Comment se déroule concrètement un tel examen technique ?
Wir prüfen, welche technische Angriffskette nachweisbar ist und an welcher Stelle die behauptete Maßnahme unter den damaligen Bedingungen wirksam geworden wäre.
L'enquête aboutit-elle toujours à un résultat sans équivoque, défavorable ou favorable à l'une des personnes concernées ?
Kontrafaktische Aussagen bleiben begrenzt: Forensik kann technische Plausibilität und Angriffspfade bewerten, aber keine nicht eingetretene Zukunft beweisen.
Existe-t-il une base juridique à cet effet ?
En matière de gestion, l'article 43 de la loi sur les sociétés à responsabilité limitée (GmbHG) s'applique notamment aux sociétés à responsabilité limitée (GmbH). Selon cet article, les gérants doivent faire preuve, dans la gestion des affaires de la société, de la diligence d'un homme d'affaires avisé ; tout manquement à cette obligation peut donner lieu à des demandes de dommages-intérêts de la part de la société. La criminalistique informatique permet de documenter quelles informations techniques et quels états du système étaient vérifiables à un moment donné. En revanche, déterminer si une direction a manqué à ses obligations légales relève d'une appréciation juridique.
Pour les entités « particulièrement importantes » et « importantes » au sens de la loi BSI en vigueur, des exigences supplémentaires peuvent s'appliquer en matière de gestion des risques liés à la cybersécurité et de direction. Dans le cas d'une entreprise donnée, il convient tout d'abord de vérifier si et dans quelle mesure elle relève de la loi BSIG actuelle. À cet égard, l'expertise technique peut documenter le déroulement de l'incident, les systèmes concernés, ses répercussions et les mesures prises, mais elle ne remplace en aucun cas un examen juridique réglementaire.
Lorsque des données à caractère personnel sont traitées ou sont concernées par un incident de sécurité, il convient notamment de tenir compte des principes du RGPD ainsi que des exigences en matière de sécurité et, le cas échéant, d’obligation de déclaration ou de notification. Dans le cas de sous-traitants externes, la situation concrète en matière de rôles et de contrats est également pertinente. Une cause technique n’implique pas automatiquement une attribution de responsabilité au regard de la protection des données.

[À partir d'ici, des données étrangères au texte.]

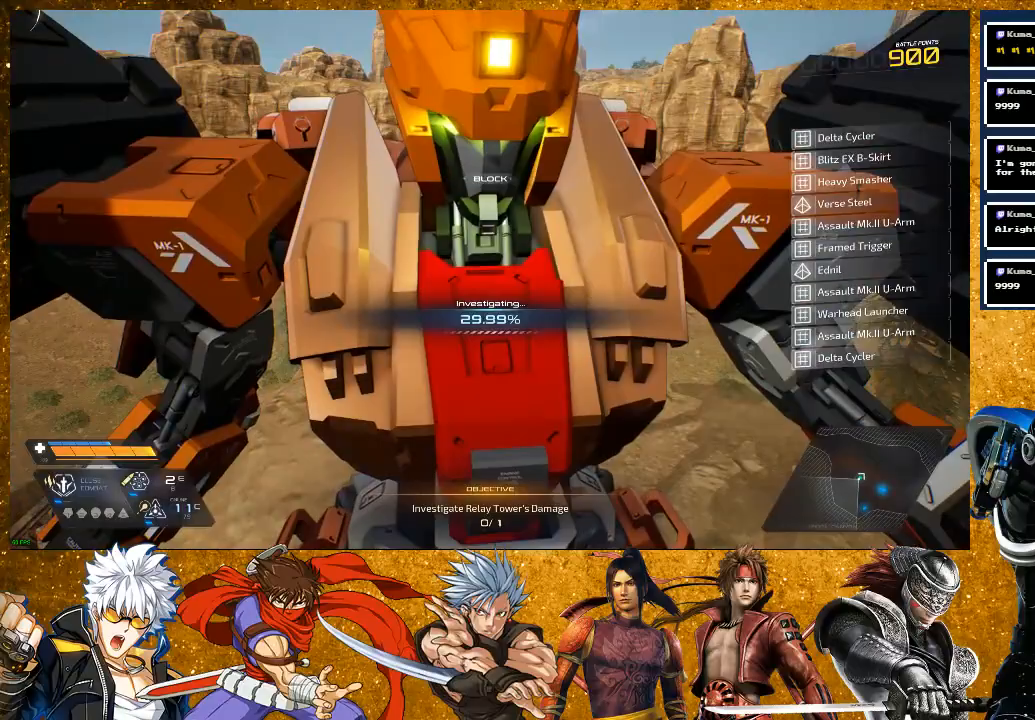
{"buttons": [], "left_stick": "center", "right_stick": "up", "events": [[383, "right_stick", "up"]]}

La conservation traçable des preuves électroniques peut s'avérer importante dans le cadre de procédures civiles ultérieures. L'article 371 du Code de procédure civile (ZPO) régit la preuve par inspection sur place et mentionne expressément les documents électroniques ; les articles 402 et suivants du ZPO s'appliquent à la preuve d'expert. Un rapport d'expertise judiciaire commandé à titre privé reste toutefois une expertise de partie ou un exposé qualifié de la partie et ne devient pas, de par sa seule qualité technique, une expertise judiciaire.
LanCologne n'évalue ni la responsabilité contractuelle, ni la responsabilité des dirigeants, ni l'obligation de couverture, ni la responsabilité pénale. Nous fournissons les éléments factuels techniques sur lesquels les avocats, les assureurs, les autorités et les tribunaux peuvent fonder leurs propres évaluations.